Closed hopefully is the door to other Taliban-tactics of video game enthusiasts who have tried, with death threats, bar complaints, and operatives dispatched to Thompson’s neighborhood in Miami to intimidate him into silence about the public safety hazards posed by violent video games which are serving as murder simulators. The guy in Montreal this week who went on a shooting rampage in his college was an obsessive video gamer. Two of his favorite games were Take-Two games, by the way, including Grand Theft Auto. All of this news is spilling out now up north, as Canada is in an uproar about the linkage of the games to the massacre. Thompson has been contacted all day long by media to explain the nexus. Dennis McCauley has not called, however.
Possible legal action against McCauley is being considered, as Thompson is preparing a federal lawsuit to punish porn and video game industry lawyers for repeatedly using The Florida Bar to harass Thompson. McCauley foolishly inserted himself into that mix. Relatedly, another video game web site has today put itself in harm's way. So many knuckleheads with brains fried by games; so little time.
CONTACT Jack Thompson for more information. Contact the Philadelphia Inquirer to see if McCauley is still a freelance “journalist” for that newspaper.
and this just in:
Immediate News Release – 9/14/06
Montreal School Shooter Trained for Massacre on Two Violent Video Games
Dawson College student Kimveer Gill apparently literally trained on his two favorite murder simulation video games to go on his college shooting spree, just as did Klebold and Harris at Columbine High.
The two games, according to Gill’s own web site, are Postal and Super Columbine Massacre.
Miami attorney and anti-violent video game activist over a year ago challenged the maker of Postal, Vince Desi at Running with Scissors in Tucson, Arizona, to publicly debate whether or not his company should continue marketing Postal. Thompson predicted that it might lead to a mass killing, as a mass knife assault in Russia had been linked to Postal. Desi refused. Desi is now likely to have his company named in a wrongful death action in Canada: http://www.totalvideogames.com/news/Jack_Thompson_Double_Dare_You_9141_2629_0.htm
Even more remarkably, Thompson last year appeared on CBS’s 60 Minutes regarding a wrongful death case that he and his co-counsel filed in Alabama on behalf of the families of three cops slain by a teen who trained on Grand Theft Auto: Vice City to kill. The video game training of the Alabama killer became known when he was quoted as saying: “Life is like a video game. You have to die sometime.” Kimveer Gill, the Montreal massacrist, is quoted saying precisely the same thing, while enthusing about his play on violent video games:
http://www.ctv.ca/servlet/ArticleNews/story/CTVNews/20060914/gill_profile_060914/20060914?hub=Canada and
http://www.cbsnews.com/stories/2005/06/17/60minutes/main702599.shtml
The massacre in Montreal is simply the latest tragedy of mass killing linked to violent virtual reality murder simulators. The worst is yet to come. Take-Two Interactive Software, Inc., is set to release on October 17 the game Bully, which in every sense is a Columbine simulator.

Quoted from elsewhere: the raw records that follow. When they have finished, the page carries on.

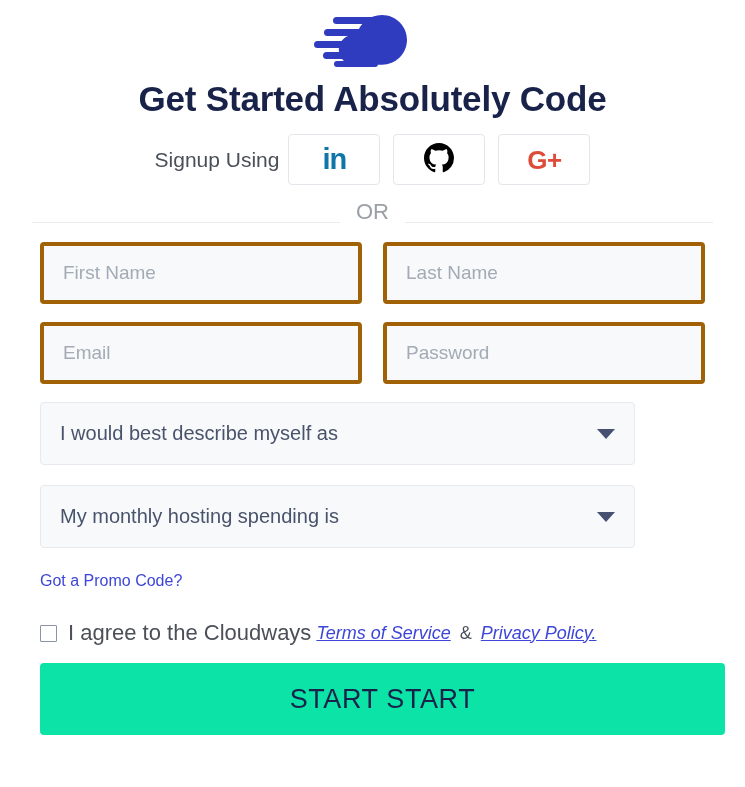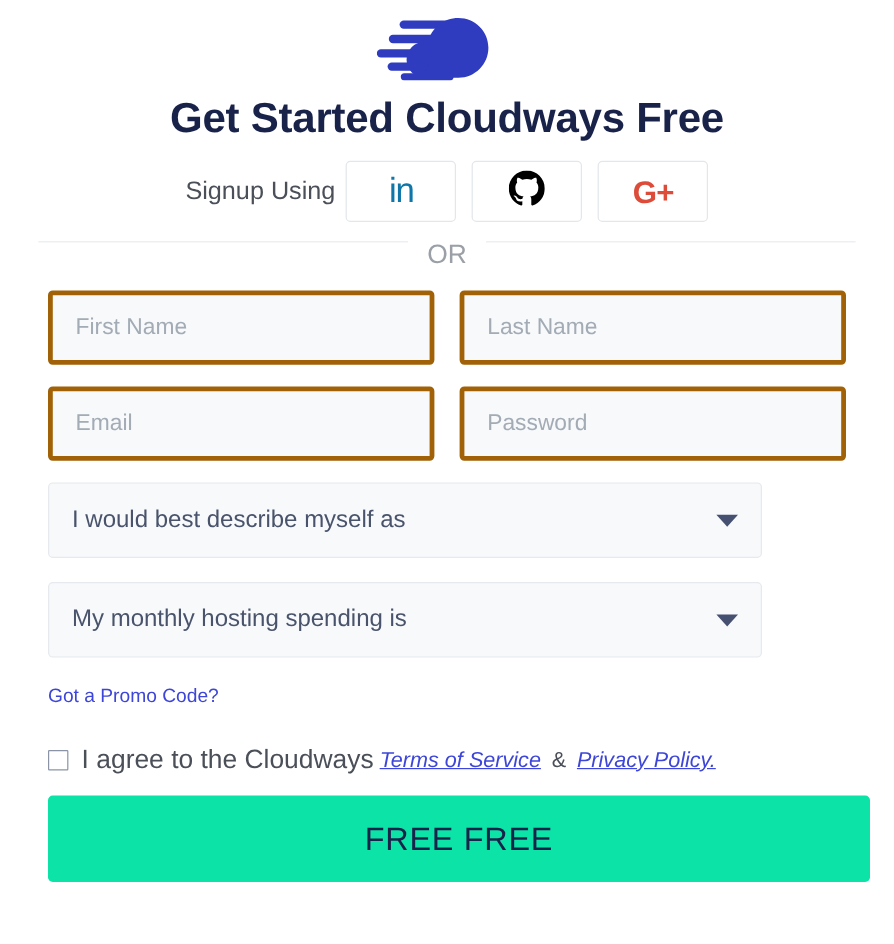--- a/index.html
+++ b/index.html
@@ -63,38 +63,38 @@
     margin-right: 13px;
     display: flex;
     align-items: center;
     justify-content: center;
     box-sizing: border-box;
     cursor: pointer;
   }
   .social-btn:last-child { margin-right: 0; }
   .li-mark {
     font-size: 29px;
-    font-weight: normal;
+    font-weight: bold;
     color: #0e76a8;
     letter-spacing: -1px;
     line-height: 1;
   }
   .gplus-mark {
     font-size: 26px;
     font-weight: bold;
     color: #dd4b39;
     line-height: 1;
     letter-spacing: -0.5px;
   }
 
   
   .or-row {
     margin-top: 16px;
     display: flex;
-    align-items: flex-start;
+    align-items: flex-end;
     padding: 0 32px;
   }
   .or-line {
     flex: 1;
     height: 1px;
     background: #e9ebee;
   }
   .or-text {
     font-size: 22px;
     color: #9aa0a6;
@@ -230,21 +230,21 @@
           <rect x="19" y="6" width="46" height="7" rx="3.5"></rect>
           <rect x="10" y="18" width="44" height="7" rx="3.5"></rect>
           <rect x="0" y="30" width="45" height="7" rx="3.5"></rect>
           <rect x="9" y="41" width="34" height="7" rx="3.5"></rect>
           <rect x="20" y="50" width="44" height="6" rx="3"></rect>
         </g>
       </svg>
     </span>
   </div>
 
-  <h1 class="headline">Get Started Cloudways Free</h1>
+  <h1 class="headline">Get Started Absolutely Code</h1>
 
   <div class="social-row">
     <span class="social-label">Signup Using</span>
 
     <div class="social-btn">
       <span class="li-mark">in</span>
     </div>
 
     <div class="social-btn">
       <span>
@@ -290,16 +290,16 @@
     <a class="promo">Got a Promo Code?</a>
 
     <div class="terms">
       <span class="checkbox"></span>
       <span class="terms-text">I agree to the Cloudways</span>
       <a class="terms-link">Terms of Service</a>
       <span class="amp">&amp;</span>
       <a class="terms-link">Privacy Policy.</a>
     </div>
 
-    <button class="cta">FREE FREE</button>
+    <button class="cta">START START</button>
 
   </div>
 </div>
 
 </body></html>

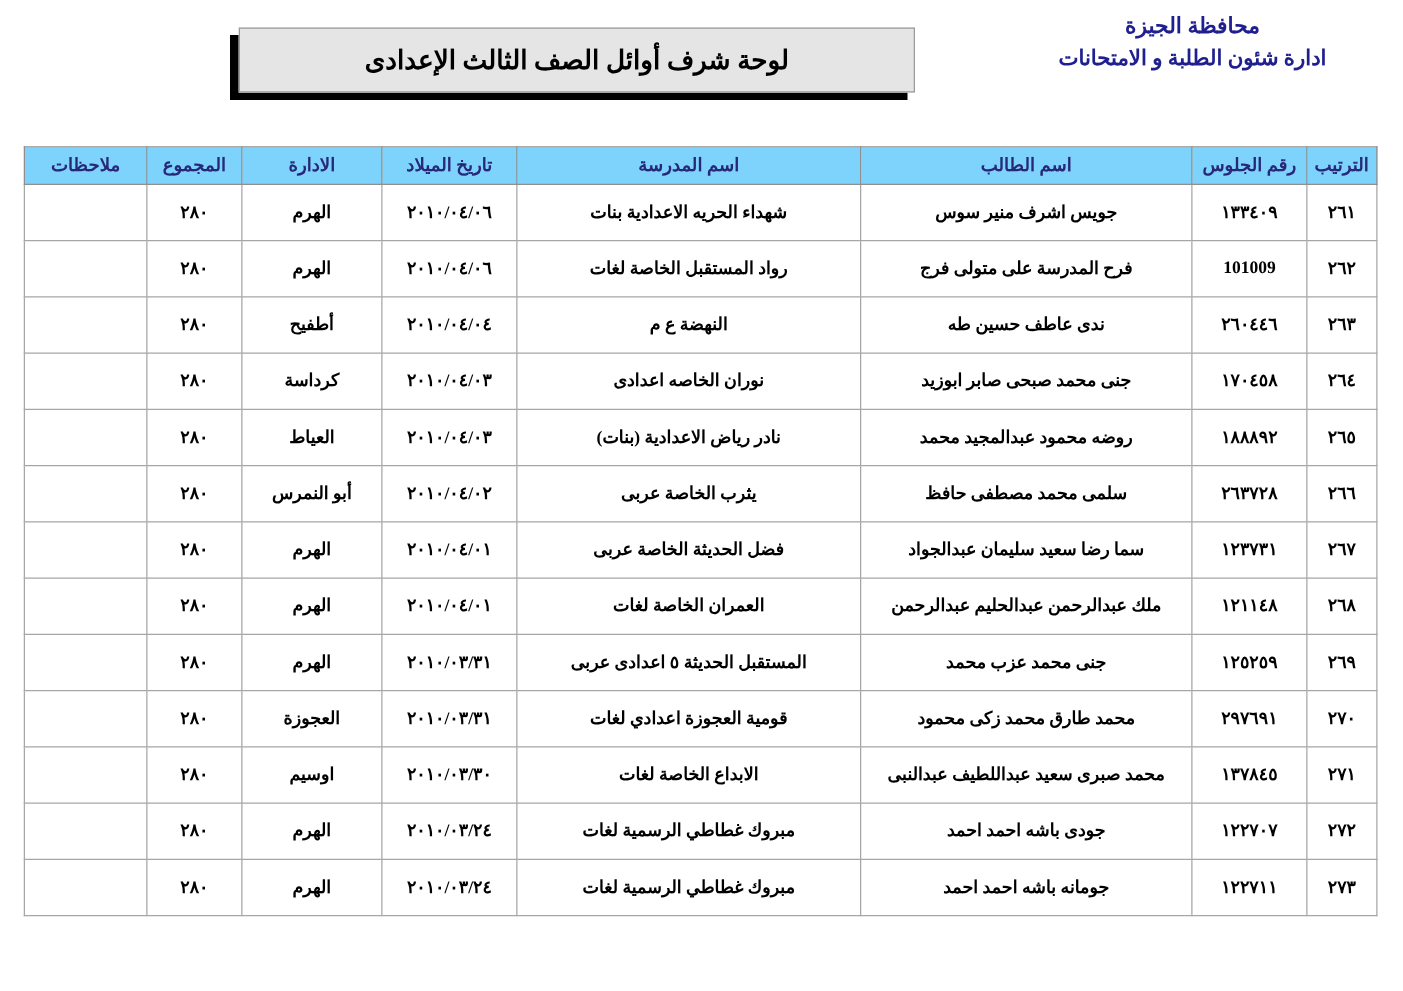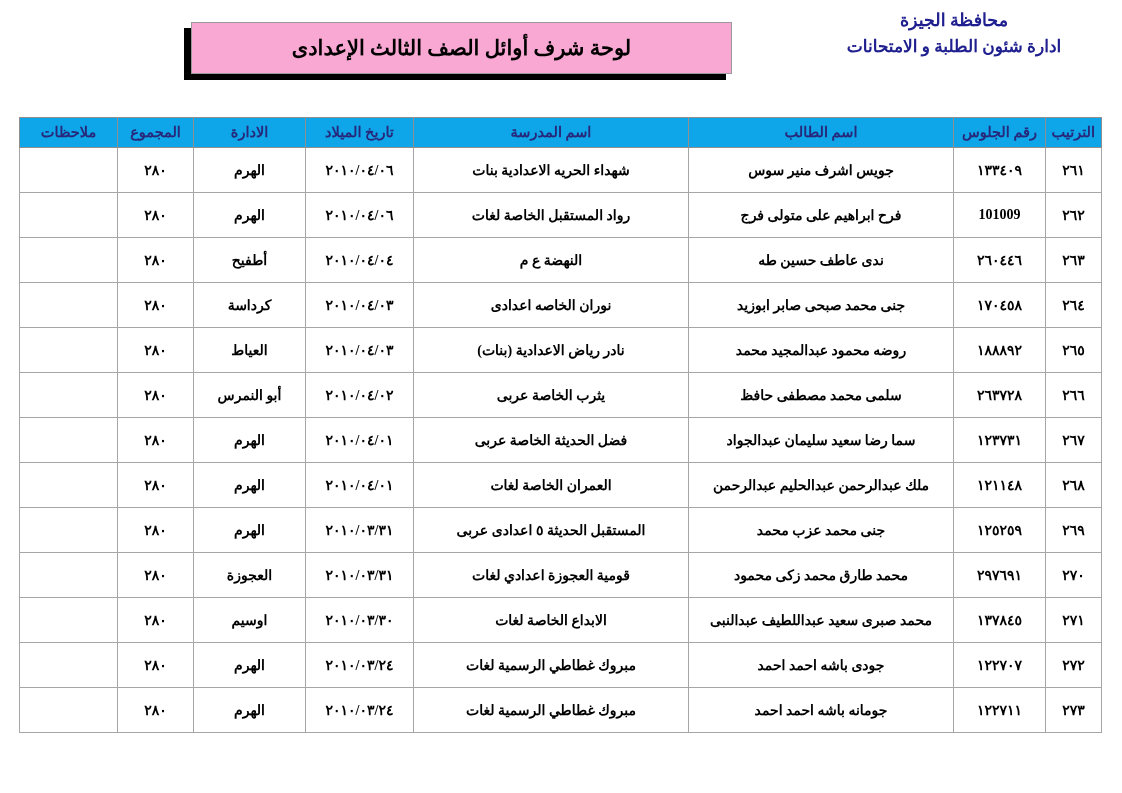--- a/index.html
+++ b/index.html
@@ -47,21 +47,21 @@
     right: 390px;
     width: 548px;
     height: 56px;
   }
   .title-plaque {
     position: absolute;
     top: 0;
     right: 0;
     left: 7px;
     height: 52px;
-    background: #f9a8d4;
+    background: #e5e5e5;
     border: 1px solid #9a9a9a;
     box-sizing: border-box;
     display: flex;
     align-items: center;
     justify-content: center;
     z-index: 2;
   }
   .title-shadow-bottom {
     position: absolute;
     left: 0px;
@@ -101,21 +101,21 @@
     table-layout: fixed;
     direction: rtl;
   }
   table.honor td, table.honor th {
     border: 1px solid #a6a6a6;
     padding: 0 6px;
     vertical-align: middle;
     box-sizing: border-box;
   }
   table.honor thead th {
-    background: #0ea5e9;
+    background: #7dd3fc;
     color: #28287a;
     font-size: 14.5px;
     font-weight: bold;
     height: 30px;
     text-align: center;
     border-color: #8f8f8f;
     white-space: nowrap;
   }
   table.honor tbody td {
     height: 45px;
@@ -183,21 +183,21 @@
           <td class="c-name">جويس اشرف منير سوس</td>
           <td class="c-school">شهداء الحريه الاعدادية بنات</td>
           <td class="c-birth">٢٠١٠/٠٤/٠٦</td>
           <td class="c-admin">الهرم</td>
           <td class="c-total">٢٨٠</td>
           <td class="c-notes"></td>
         </tr>
         <tr>
           <td class="c-rank">٢٦٢</td>
           <td class="c-seat">101009</td>
-          <td class="c-name">فرح ابراهيم على متولى فرج</td>
+          <td class="c-name">فرح المدرسة على متولى فرج</td>
           <td class="c-school">رواد المستقبل الخاصة لغات</td>
           <td class="c-birth">٢٠١٠/٠٤/٠٦</td>
           <td class="c-admin">الهرم</td>
           <td class="c-total">٢٨٠</td>
           <td class="c-notes"></td>
         </tr>
         <tr>
           <td class="c-rank">٢٦٣</td>
           <td class="c-seat">٢٦٠٤٤٦</td>
           <td class="c-name">ندى عاطف حسين طه</td>

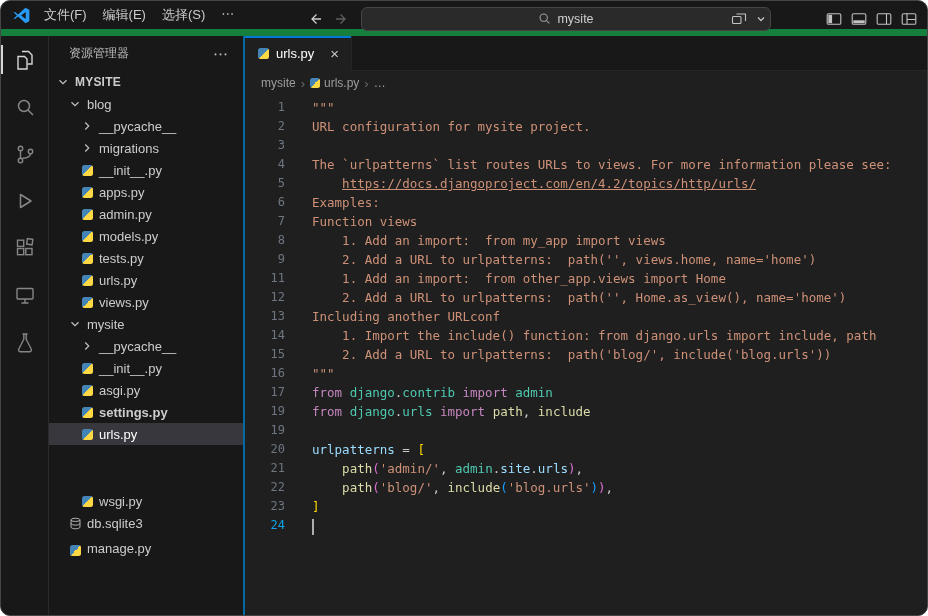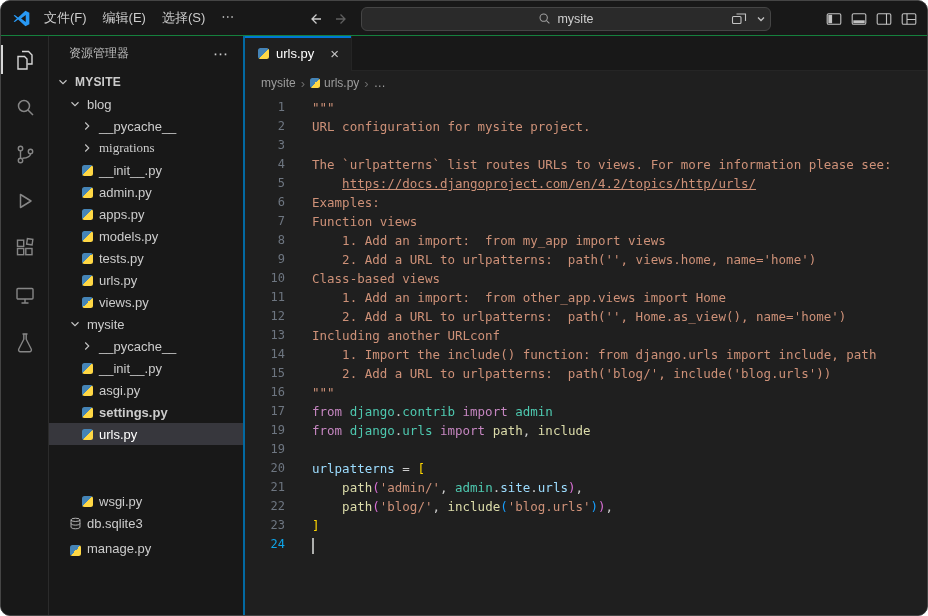--- a/index.html
+++ b/index.html
@@ -1,19 +1,19 @@
 <!DOCTYPE html>
 <html style="--accent: #0078d4; --editor-bg: #1f1f1f; --panel-bg: #181818; --string: #ce9178; --keyword: #c586c0; --module: #4ec9b0; --function: #dcdcaa; --variable: #9cdcfe; --python-blue: #4584b6; --python-yellow: #ffd845;"><head>
 <meta charset="utf-8">
 <style>
   *{box-sizing:border-box;margin:0;padding:0}
   html,body{width:928px;height:616px;background:#ffffff;font-family:"Liberation Sans",sans-serif}
   .window{width:928px;height:616px;background:var(--editor-bg,#1f1f1f);border:1px solid #454545;border-radius:10px;overflow:hidden;display:flex;flex-direction:column;color:#cccccc}
   
-  .titlebar{height:35px;flex:0 0 35px;background:var(--panel-bg,#181818);border-bottom:1px solid #15803d;display:flex;align-items:center;position:relative}
+  .titlebar{height:35px;flex:0 0 35px;background:var(--panel-bg,#181818);border-bottom:7px solid #15803d;display:flex;align-items:center;position:relative}
   .logo{display:flex;align-items:center;margin:0 6px 0 12px}
   .menubar{display:flex;font-size:13px;color:#cccccc}
   .menu-item{padding:3px 8px;border-radius:5px;cursor:default;white-space:nowrap}
   .titlebar-center{position:absolute;top:0;height:35px;left:50%;transform:translateX(calc(-50% + 75px));display:flex;align-items:center;gap:11px}
   .nav-btn{display:flex;align-items:center;color:#cccccc;cursor:pointer}
   .nav-btn.dim{color:#5f5f5f}
   .searchbox{width:410px;height:24px;background:#2a2a2a;border:1px solid #454545;border-radius:6px;display:flex;align-items:center;justify-content:center;gap:6px;font-size:12.5px;color:#cfcfcf;cursor:text}
   .searchbox .sicon{display:flex;color:#a0a0a0}
   .titlebar-right{position:absolute;right:10px;top:0;height:35px;display:flex;align-items:center;gap:9px;color:#c2c2c2}
   .tb-icon{display:flex;align-items:center;cursor:pointer}
@@ -215,45 +215,45 @@
             <span class="tree-label">blog</span>
           </div>
           <div class="tree-row" style="padding-left: 30px;">
             <div class="chev">
               <svg width="14" height="14" viewBox="0 0 16 16" fill="none" stroke="currentColor" stroke-width="1.3">
                 <path d="M6 4l4 4-4 4"></path>
               </svg>
             </div>
             <span class="tree-label">__pycache__</span>
           </div>
-          <div class="tree-row" style="padding-left: 30px; font-family: Liberation Serif, serif;">
+          <div class="tree-row" style="padding-left: 30px;">
             <div class="chev">
               <svg width="14" height="14" viewBox="0 0 16 16" fill="none" stroke="currentColor" stroke-width="1.3">
                 <path d="M6 4l4 4-4 4"></path>
               </svg>
             </div>
             <span class="tree-label">migrations</span>
           </div>
           <div class="tree-row" style="padding-left: 30px;">
             <div class="file-icon">
               <span class="pyicon"></span>
             </div>
             <span class="tree-label">__init__.py</span>
           </div>
           <div class="tree-row" style="padding-left: 30px;">
             <div class="file-icon">
               <span class="pyicon"></span>
             </div>
+            <span class="tree-label">apps.py</span>
+          </div>
+          <div class="tree-row" style="padding-left: 30px;">
+            <div class="file-icon">
+              <span class="pyicon"></span>
+            </div>
             <span class="tree-label">admin.py</span>
-          </div>
-          <div class="tree-row" style="padding-left: 30px;">
-            <div class="file-icon">
-              <span class="pyicon"></span>
-            </div>
-            <span class="tree-label">apps.py</span>
           </div>
           <div class="tree-row" style="padding-left: 30px;">
             <div class="file-icon">
               <span class="pyicon"></span>
             </div>
             <span class="tree-label">models.py</span>
           </div>
           <div class="tree-row" style="padding-left: 30px;">
             <div class="file-icon">
               <span class="pyicon"></span>
@@ -389,24 +389,20 @@
           </div>
           <div class="code-line">
             <div class="line-num">8</div>
             <div class="line-content"><span class="tk-str">    1. Add an import:  from my_app import views</span></div>
           </div>
           <div class="code-line">
             <div class="line-num">9</div>
             <div class="line-content"><span class="tk-str">    2. Add a URL to urlpatterns:  path('', views.home, name='home')</span></div>
           </div>
           <div class="code-line">
-            <div class="line-num">10</div>
-            <div class="line-content"><span class="tk-str">Class-based views</span></div>
-          </div>
-          <div class="code-line">
             <div class="line-num">11</div>
             <div class="line-content"><span class="tk-str">    1. Add an import:  from other_app.views import Home</span></div>
           </div>
           <div class="code-line">
             <div class="line-num">12</div>
             <div class="line-content"><span class="tk-str">    2. Add a URL to urlpatterns:  path('', Home.as_view(), name='home')</span></div>
           </div>
           <div class="code-line">
             <div class="line-num">13</div>
             <div class="line-content"><span class="tk-str">Including another URLconf</span></div>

CONTACT Jack Thompson at 305-666-4366.
GamePolitics @ Sep 15th 2006 10:49PM
Following that stream of Thompson-ness, we now return you to your regularly scheduled programming...
beemoh @ Sep 15th 2006 10:51PM
Satisfy my curiosity, Jack- are things like
"Dennis McCauley is a Philadelphia-based “journalist” who writes freelance articles for the Philadelphia Inquirer promoting video games as “culture.” Petri dish culture, maybe."
and
"So many knuckleheads with brains fried by games; so little time."
the sort of thing you include in your releases to mainstream news outlets, or is that just for us?